Despite the City of Seattle’s “Vision Zero” goal of ending road deaths by 2030, road deaths tend to be rising, not falling, especially among pedestrians. In 2021, 31 people died on the streets of Seattle, a 15-year high. Fatal and serious crashes continue to disproportionately affect Seattle’s black and brown residents and its homeless residents, but so do traffic control responses. We need to design our way out of this mess, rather than expecting law enforcement to do the trick without bold design interventions.

Council member Tammy Morales raised concerns at Tuesday’s transport committee meeting, fearing the effort could overlook past plans and commitment to Vision Zero and climate action. She asked how the process would achieve equity for displaced people, people with disabilities, people of color and low-income people.
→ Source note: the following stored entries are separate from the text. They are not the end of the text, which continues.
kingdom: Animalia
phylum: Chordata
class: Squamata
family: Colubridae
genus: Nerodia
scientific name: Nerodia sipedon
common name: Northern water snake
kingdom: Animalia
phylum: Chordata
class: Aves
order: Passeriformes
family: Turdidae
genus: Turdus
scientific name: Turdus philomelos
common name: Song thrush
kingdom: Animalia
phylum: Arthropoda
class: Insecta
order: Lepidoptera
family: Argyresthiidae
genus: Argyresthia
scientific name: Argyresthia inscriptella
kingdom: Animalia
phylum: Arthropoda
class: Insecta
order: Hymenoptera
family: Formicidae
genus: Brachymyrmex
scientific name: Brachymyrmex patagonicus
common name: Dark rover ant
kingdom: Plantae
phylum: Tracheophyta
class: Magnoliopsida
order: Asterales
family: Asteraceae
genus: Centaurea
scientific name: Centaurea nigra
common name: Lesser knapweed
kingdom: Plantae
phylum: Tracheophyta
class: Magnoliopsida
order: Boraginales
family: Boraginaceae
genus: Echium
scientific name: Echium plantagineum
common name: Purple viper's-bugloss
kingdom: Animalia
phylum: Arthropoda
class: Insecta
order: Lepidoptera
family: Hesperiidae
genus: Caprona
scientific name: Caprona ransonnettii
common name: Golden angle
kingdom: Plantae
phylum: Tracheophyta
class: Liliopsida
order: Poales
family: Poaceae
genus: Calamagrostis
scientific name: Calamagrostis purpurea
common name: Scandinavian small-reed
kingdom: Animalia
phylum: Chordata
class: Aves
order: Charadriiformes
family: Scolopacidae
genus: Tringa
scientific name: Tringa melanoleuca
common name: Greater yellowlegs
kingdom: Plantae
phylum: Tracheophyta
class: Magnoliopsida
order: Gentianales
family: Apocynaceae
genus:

Packer, who live tweeted the event, noted SDOT staffer Jonathan Lewis could not fully answer all of Morales’ probing questions, but he said the Vision Zero goal is a key performance goal, and SDOT is still working on integrating the agency’s bicycle and pedestrian safety analysis.

SDOTs have recently been unveiled awareness plan which initially focuses on community organizations, such as Duwamish Valley Sustainability Association, Central Zone Collaborativeand Asia-Pacific American Labor Alliance. The outreach phase might shed some light on the so far closed effort.

“We’re partnering with community organizations, who have existing relationships with the communities they serve, to listen and ensure our Seattle transportation plan reflects everyone’s values ​​and needs,” Mayor Bruce Harrell said in a statement. a statement. “Together, this is our chance to redefine our transportation system and center safety, fairness, accessibility and opportunity. The City of Seattle invites you to join us in reinventing the way you commute to work, travel to see loved ones, or go to school; how we efficiently move transit and freight; how we spend time in public spaces; and much more.”

Mayor Harrell is right, this policy offers a “chance to redefine our transportation system and center safety, fairness, accessibility and opportunity.” But is his administration ready to seize it?

By amplifying Seattle Greenways, we encourage people to contract makers:



Doug Trumm


Executive Director

Doug Trumm is the executive director of The Urbanist. An urban writer since 2015, he dreams of making the streets pedestrian, blanketing the city with bus lanes, and unleashing a massive timber construction frenzy to end the affordable housing shortage and avert our next climate catastrophe. He is a graduate of the Evans School of Public Policy and Governance at the University of Washington. He lives in East Fremont and loves exploring the city by bike.